From the Guidelines
For infections caused by Staphylococcus mecA/C, vancomycin is the recommended first-line treatment, given its effectiveness in targeting the altered penicillin-binding proteins encoded by these genes. The mecA and mecC genes confer methicillin resistance in Staphylococcus bacteria, most notably in Staphylococcus aureus, creating MRSA (Methicillin-Resistant Staphylococcus aureus) 1. These genes encode altered penicillin-binding proteins (specifically PBP2a) that have low affinity for beta-lactam antibiotics, making the bacteria resistant to methicillin, oxacillin, and all other beta-lactam antibiotics including penicillins, cephalosporins, and carbapenems.
Key Considerations for Treatment
- Vancomycin is typically administered at doses of 15-20 mg/kg IV every 8-12 hours (not to exceed 2g per dose) for serious infections, with target trough levels of 15-20 μg/mL 1.
- Alternative treatments include linezolid (600 mg IV/oral twice daily), daptomycin (6-10 mg/kg IV once daily), or trimethoprim-sulfamethoxazole (5 mg/kg IV/oral of the trimethoprim component twice daily) for less severe infections.
- Treatment duration typically ranges from 7-14 days depending on infection site and severity.
- Rapid identification of mecA/C genes through molecular testing is crucial for appropriate antibiotic selection, as these infections will not respond to standard beta-lactam therapy and delayed effective treatment can lead to treatment failure and increased mortality 1.

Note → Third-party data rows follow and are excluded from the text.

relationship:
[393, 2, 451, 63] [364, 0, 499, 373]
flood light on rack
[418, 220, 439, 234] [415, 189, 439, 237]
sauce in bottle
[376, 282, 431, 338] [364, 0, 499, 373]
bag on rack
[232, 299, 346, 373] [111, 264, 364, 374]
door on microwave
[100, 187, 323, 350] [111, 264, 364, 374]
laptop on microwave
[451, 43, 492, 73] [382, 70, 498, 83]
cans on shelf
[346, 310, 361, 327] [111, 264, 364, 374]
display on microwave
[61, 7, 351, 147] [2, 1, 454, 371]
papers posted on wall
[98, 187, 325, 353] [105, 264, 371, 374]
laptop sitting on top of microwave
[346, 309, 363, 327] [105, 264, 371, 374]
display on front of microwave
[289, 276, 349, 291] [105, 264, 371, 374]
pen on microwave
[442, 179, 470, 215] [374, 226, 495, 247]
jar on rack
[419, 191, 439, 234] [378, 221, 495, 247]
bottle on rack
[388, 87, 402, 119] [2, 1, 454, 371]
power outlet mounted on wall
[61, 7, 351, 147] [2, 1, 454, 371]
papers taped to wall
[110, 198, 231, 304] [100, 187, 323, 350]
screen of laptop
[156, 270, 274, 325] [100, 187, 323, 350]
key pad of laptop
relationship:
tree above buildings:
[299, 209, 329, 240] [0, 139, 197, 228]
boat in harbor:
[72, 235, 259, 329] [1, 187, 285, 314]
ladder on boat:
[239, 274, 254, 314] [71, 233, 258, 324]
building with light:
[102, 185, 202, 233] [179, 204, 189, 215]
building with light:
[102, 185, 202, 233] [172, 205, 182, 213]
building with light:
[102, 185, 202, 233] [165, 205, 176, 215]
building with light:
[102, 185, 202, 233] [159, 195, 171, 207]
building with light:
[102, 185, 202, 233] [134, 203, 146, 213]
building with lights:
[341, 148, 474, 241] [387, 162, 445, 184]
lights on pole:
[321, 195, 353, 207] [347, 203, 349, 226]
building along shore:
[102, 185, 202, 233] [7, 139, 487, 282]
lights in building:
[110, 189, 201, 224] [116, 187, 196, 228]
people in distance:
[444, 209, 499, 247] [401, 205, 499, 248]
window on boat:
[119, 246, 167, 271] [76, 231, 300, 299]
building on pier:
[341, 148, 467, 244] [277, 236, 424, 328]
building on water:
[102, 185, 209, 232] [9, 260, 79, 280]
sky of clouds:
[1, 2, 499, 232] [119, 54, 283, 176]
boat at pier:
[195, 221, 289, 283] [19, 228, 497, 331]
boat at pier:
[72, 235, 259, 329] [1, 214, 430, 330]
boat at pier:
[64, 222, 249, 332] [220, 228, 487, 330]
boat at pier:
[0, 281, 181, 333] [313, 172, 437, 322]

Populations at Increased Risk
Populations at increased risk for CA-MRSA include:
- Children < 2 years old
- Athletes (mainly contact-sport participants)
- Injection drug users
- Homosexual males
- Military personnel
- Inmates of correctional facilities, residential homes, or shelters
- Vets, pet owners, and pig farmers
- Patients with post-flu-like illness and/or severe pneumonia
- Patients with concurrent SSTI
- History of colonization or recent infection with CA-MRSA
- History of antibiotic consumption in the previous year, particularly quinolones, or macrolides 1.
Pathogen-Directed Therapy
If risk factors for Staphylococcus aureus infection, including community-acquired methicillin-resistant S. aureus, are present, vancomycin (possibly in combination with clindamycin) or linezolid alone should be added to the antibiotic regimen 1.
From the FDA Drug Label
Staphylococcus aureus (MRSA) 87.0% (208/239) Staphylococcus aureus (MSSA) 82.0% (132/161)
The FDA drug label does not answer the question about Staphylococcus mecA/C.
From the Research
Staphylococcus mecA/C Overview
- Staphylococcus aureus is a common cause of infections, with many strains resistant to penicillin and methicillin-resistant Staphylococcus aureus (MRSA) being a significant concern in hospitals and communities 2.
- The mecA gene is responsible for methicillin resistance in S. aureus, and the mecC gene is a variant of mecA that also confers resistance to beta-lactam antibiotics 3.
Treatment of MRSA Infections
- Serious MRSA infections should be treated with parenteral vancomycin or teicoplanin, while less serious infections can be treated with lincosamides or cotrimoxazole 2.
- New antibiotics such as linezolid and quinupristin/dalfopristin have good antistaphylococcal activity but are reserved for patients who fail on or are intolerant of conventional therapy 2.
- Linezolid has been shown to be effective and safe in treating MRSA bacteremia, with comparable outcomes to vancomycin, teicoplanin, or daptomycin 4.
Mechanisms of Resistance
- The staphylococcal chromosomal cassette mec (SCCmec) carries the mecA or mecC gene, which encodes for a novel penicillin-binding protein (PBP2a) that confers resistance to beta-lactam antibiotics 3.
- Vancomycin-resistant S. aureus (VRSA) strains can carry the enterococcal vanA gene complex, which interacts with the mecA-based resistance mechanism to produce high-level resistance to vancomycin 5.
- Vancomycin tolerance in MRSA can be influenced by the expression of genes such as vraSR, dltA, and mprF, which can be induced by subinhibitory antibiotic exposures 6.